8080labs / ppscore

Predictive Power Score (PPS) in Python
MIT License
1.12k stars 168 forks source link

PPSScore drop rows with missing: can be improved. #21

Open xiaodaigh opened 4 years ago

xiaodaigh commented 4 years ago

Can missing be treated as a separate category? I see errors sometimes as "after dropping missing no valid rows are there".

I see in the doc "All rows which have a missing value in the feature or the target column are dropped"

this is not desirable as missingness maybe a predictive factor which lightgbm and xgboost can handle.

8080labs commented 4 years ago

Thank you for bringing this up and I agree that it is desirable to also handle missing values out of the box.

Do you have some suggestions on how to adjust the concept/implementation in order to handle the missing values?

xiaodaigh commented 4 years ago

Use xgboost or Lightgbm like implementations

8080labs commented 4 years ago

In general, it is possible of course to use another learner under the hood as part of the PPS framework. So, I am wondering what other implications in terms of overfitting and calculation time this might have. Also, it will be interesting to see some details about how the algorithms handle the missing values and to which scores this leads - especially when there are missing values in the feature and/or the target.

Do you want to spend some time yourself working on this issue or did you only want to request it?

xiaodaigh commented 4 years ago

Truth is we debated within our team whether to use ppscore but decided against it. We developed our own algo using Lightgbm.

Main reason was inability to handle missing. No intention of working on it

8080labs commented 4 years ago

Interesting, so you basically implemented the same concept/calculation of the PPS but used Lightgbm?

xiaodaigh commented 4 years ago

In fact, we had implemented a sklearn random forest-based one(this is before ppsscore even existed I think) and it was too slow and didn't handle missing.

Then we researched alternatives and saw your medium post, so we assess ppsscore as well. But decided to implement our own.

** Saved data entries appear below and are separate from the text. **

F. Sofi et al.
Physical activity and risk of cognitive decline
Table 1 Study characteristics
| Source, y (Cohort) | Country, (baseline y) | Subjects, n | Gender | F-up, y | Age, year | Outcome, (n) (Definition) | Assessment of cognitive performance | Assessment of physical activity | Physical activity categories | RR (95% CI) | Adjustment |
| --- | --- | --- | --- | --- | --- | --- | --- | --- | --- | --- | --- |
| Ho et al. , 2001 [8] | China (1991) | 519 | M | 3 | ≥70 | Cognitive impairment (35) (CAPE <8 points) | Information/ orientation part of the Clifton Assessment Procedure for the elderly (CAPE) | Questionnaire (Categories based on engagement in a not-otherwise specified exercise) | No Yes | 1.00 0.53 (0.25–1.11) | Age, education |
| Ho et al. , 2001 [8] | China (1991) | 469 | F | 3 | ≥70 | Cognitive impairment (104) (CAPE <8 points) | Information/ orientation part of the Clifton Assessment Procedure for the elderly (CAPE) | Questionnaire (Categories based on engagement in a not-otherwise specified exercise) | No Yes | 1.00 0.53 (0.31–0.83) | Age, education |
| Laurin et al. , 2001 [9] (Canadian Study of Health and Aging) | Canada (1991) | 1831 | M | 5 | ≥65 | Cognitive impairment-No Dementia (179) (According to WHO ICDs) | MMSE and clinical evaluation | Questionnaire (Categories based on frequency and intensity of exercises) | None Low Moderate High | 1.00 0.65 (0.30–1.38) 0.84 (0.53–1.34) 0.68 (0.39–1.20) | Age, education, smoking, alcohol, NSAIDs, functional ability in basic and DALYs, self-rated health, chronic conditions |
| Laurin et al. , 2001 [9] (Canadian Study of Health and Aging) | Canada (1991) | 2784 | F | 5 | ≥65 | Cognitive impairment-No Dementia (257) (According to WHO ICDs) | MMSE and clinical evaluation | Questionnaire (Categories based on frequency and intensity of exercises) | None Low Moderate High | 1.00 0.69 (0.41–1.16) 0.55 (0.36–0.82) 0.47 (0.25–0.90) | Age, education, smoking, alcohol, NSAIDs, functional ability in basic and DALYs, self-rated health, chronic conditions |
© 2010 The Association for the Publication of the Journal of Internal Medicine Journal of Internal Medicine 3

FlorianWetschoreck commented 4 years ago

Ok, so this sounds that your primary goal was creating a model in order to create predictions. And your focus was not to create a score that you would use for further data exploration. Is that correct?

xiaodaigh commented 4 years ago

primary goal was creating a model in order to create predictions.

True. But we also use feature importance to guide some suggestions.